Aim of the exercise: The full data must be written out exactly, with every line included.

==== Data for analysis ====

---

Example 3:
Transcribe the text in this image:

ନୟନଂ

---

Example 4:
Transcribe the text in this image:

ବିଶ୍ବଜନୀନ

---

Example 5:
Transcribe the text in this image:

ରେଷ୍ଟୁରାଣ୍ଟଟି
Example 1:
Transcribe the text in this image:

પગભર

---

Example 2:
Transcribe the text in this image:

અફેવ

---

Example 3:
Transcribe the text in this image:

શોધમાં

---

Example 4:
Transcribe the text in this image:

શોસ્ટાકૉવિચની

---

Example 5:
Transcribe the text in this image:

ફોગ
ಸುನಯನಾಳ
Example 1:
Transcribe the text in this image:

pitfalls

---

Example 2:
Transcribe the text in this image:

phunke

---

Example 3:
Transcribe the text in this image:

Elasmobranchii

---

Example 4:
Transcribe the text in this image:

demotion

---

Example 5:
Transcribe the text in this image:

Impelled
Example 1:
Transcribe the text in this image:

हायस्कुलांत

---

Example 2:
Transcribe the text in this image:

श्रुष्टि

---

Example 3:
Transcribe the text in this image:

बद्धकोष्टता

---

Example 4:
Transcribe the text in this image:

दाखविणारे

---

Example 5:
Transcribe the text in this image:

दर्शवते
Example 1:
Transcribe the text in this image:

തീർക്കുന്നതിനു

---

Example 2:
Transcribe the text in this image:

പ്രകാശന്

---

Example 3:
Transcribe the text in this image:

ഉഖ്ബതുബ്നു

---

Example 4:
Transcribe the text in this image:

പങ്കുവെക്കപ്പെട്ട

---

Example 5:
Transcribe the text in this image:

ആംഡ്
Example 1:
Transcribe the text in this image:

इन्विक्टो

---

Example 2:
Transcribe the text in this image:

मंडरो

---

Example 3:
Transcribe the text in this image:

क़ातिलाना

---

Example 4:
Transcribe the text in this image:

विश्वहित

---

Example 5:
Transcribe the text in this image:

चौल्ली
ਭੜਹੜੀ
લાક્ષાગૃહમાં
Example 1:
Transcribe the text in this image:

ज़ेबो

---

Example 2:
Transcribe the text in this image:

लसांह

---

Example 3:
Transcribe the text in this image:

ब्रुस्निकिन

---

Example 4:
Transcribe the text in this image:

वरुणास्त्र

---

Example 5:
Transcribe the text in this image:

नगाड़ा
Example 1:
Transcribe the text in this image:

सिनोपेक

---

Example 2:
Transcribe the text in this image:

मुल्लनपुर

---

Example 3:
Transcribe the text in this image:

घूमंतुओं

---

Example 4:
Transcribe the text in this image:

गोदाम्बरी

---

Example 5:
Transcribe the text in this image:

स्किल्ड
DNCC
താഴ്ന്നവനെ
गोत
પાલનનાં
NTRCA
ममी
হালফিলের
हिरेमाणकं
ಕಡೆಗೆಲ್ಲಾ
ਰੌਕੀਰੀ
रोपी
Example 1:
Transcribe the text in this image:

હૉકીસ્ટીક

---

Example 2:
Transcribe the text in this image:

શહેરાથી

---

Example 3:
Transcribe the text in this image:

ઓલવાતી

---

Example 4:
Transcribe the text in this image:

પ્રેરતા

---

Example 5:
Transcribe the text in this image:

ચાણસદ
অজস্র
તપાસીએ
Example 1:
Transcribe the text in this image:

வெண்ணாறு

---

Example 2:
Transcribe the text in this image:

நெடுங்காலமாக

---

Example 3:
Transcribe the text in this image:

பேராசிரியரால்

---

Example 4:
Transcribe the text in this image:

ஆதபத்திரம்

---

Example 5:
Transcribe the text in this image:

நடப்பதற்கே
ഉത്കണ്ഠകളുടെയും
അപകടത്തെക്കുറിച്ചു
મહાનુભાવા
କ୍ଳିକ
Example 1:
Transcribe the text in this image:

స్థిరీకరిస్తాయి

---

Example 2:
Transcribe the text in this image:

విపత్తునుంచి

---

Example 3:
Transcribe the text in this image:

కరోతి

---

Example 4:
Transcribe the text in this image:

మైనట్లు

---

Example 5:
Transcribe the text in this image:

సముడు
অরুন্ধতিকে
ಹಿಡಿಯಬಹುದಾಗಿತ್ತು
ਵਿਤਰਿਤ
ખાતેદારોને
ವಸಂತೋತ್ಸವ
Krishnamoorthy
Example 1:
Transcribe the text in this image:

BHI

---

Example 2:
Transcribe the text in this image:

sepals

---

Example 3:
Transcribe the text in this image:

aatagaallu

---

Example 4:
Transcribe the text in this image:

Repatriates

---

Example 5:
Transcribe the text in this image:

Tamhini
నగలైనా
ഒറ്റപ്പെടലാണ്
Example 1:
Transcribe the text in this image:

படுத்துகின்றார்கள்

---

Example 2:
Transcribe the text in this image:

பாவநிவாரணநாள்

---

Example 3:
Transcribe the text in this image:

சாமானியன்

====

Result:
---

Example 3:
Transcribe the text in this image:

ନୟନଂ

---

Example 4:
Transcribe the text in this image:

ବିଶ୍ବଜନୀନ

---

Example 5:
Transcribe the text in this image:

ରେଷ୍ଟୁରାଣ୍ଟଟି
Example 1:
Transcribe the text in this image:

પગભર

---

Example 2:
Transcribe the text in this image:

અફેવ

---

Example 3:
Transcribe the text in this image:

શોધમાં

---

Example 4:
Transcribe the text in this image:

શોસ્ટાકૉવિચની

---

Example 5:
Transcribe the text in this image:

ફોગ
ಸುನಯನಾಳ
Example 1:
Transcribe the text in this image:

pitfalls

---

Example 2:
Transcribe the text in this image:

phunke

---

Example 3:
Transcribe the text in this image:

Elasmobranchii

---

Example 4:
Transcribe the text in this image:

demotion

---

Example 5:
Transcribe the text in this image:

Impelled
Example 1:
Transcribe the text in this image:

हायस्कुलांत

---

Example 2:
Transcribe the text in this image:

श्रुष्टि

---

Example 3:
Transcribe the text in this image:

बद्धकोष्टता

---

Example 4:
Transcribe the text in this image:

दाखविणारे

---

Example 5:
Transcribe the text in this image:

दर्शवते
Example 1:
Transcribe the text in this image:

തീർക്കുന്നതിനു

---

Example 2:
Transcribe the text in this image:

പ്രകാശന്

---

Example 3:
Transcribe the text in this image:

ഉഖ്ബതുബ്നു

---

Example 4:
Transcribe the text in this image:

പങ്കുവെക്കപ്പെട്ട

---

Example 5:
Transcribe the text in this image:

ആംഡ്
Example 1:
Transcribe the text in this image:

इन्विक्टो

---

Example 2:
Transcribe the text in this image:

मंडरो

---

Example 3:
Transcribe the text in this image:

क़ातिलाना

---

Example 4:
Transcribe the text in this image:

विश्वहित

---

Example 5:
Transcribe the text in this image:

चौल्ली
ਭੜਹੜੀ
લાક્ષાગૃહમાં
Example 1:
Transcribe the text in this image:

ज़ेबो

---

Example 2:
Transcribe the text in this image:

लसांह

---

Example 3:
Transcribe the text in this image:

ब्रुस्निकिन

---

Example 4:
Transcribe the text in this image:

वरुणास्त्र

---

Example 5:
Transcribe the text in this image:

नगाड़ा
Example 1:
Transcribe the text in this image:

सिनोपेक

---

Example 2:
Transcribe the text in this image:

मुल्लनपुर

---

Example 3:
Transcribe the text in this image:

घूमंतुओं

---

Example 4:
Transcribe the text in this image:

गोदाम्बरी

---

Example 5:
Transcribe the text in this image:

स्किल्ड
DNCC
താഴ്ന്നവനെ
गोत
પાલનનાં
NTRCA
ममी
হালফিলের
हिरेमाणकं
ಕಡೆಗೆಲ್ಲಾ
ਰੌਕੀਰੀ
रोपी
Example 1:
Transcribe the text in this image:

હૉકીસ્ટીક

---

Example 2:
Transcribe the text in this image:

શહેરાથી

---

Example 3:
Transcribe the text in this image:

ઓલવાતી

---

Example 4:
Transcribe the text in this image:

પ્રેરતા

---

Example 5:
Transcribe the text in this image:

ચાણસદ
অজস্র
તપાસીએ
Example 1:
Transcribe the text in this image:

வெண்ணாறு

---

Example 2:
Transcribe the text in this image:

நெடுங்காலமாக

---

Example 3:
Transcribe the text in this image:

பேராசிரியரால்

---

Example 4:
Transcribe the text in this image:

ஆதபத்திரம்

---

Example 5:
Transcribe the text in this image:

நடப்பதற்கே
ഉത്കണ്ഠകളുടെയും
അപകടത്തെക്കുറിച്ചു
મહાનુભાવા
କ୍ଳିକ
Example 1:
Transcribe the text in this image:

స్థిరీకరిస్తాయి

---

Example 2:
Transcribe the text in this image:

విపత్తునుంచి

---

Example 3:
Transcribe the text in this image:

కరోతి

---

Example 4:
Transcribe the text in this image:

మైనట్లు

---

Example 5:
Transcribe the text in this image:

సముడు
অরুন্ধতিকে
ಹಿಡಿಯಬಹುದಾಗಿತ್ತು
ਵਿਤਰਿਤ
ખાતેદારોને
ವಸಂತೋತ್ಸವ
Krishnamoorthy
Example 1:
Transcribe the text in this image:

BHI

---

Example 2:
Transcribe the text in this image:

sepals

---

Example 3:
Transcribe the text in this image:

aatagaallu

---

Example 4:
Transcribe the text in this image:

Repatriates

---

Example 5:
Transcribe the text in this image:

Tamhini
నగలైనా
ഒറ്റപ്പെടലാണ്
Example 1:
Transcribe the text in this image:

படுத்துகின்றார்கள்

---

Example 2:
Transcribe the text in this image:

பாவநிவாரணநாள்

---

Example 3:
Transcribe the text in this image:

சாமானியன்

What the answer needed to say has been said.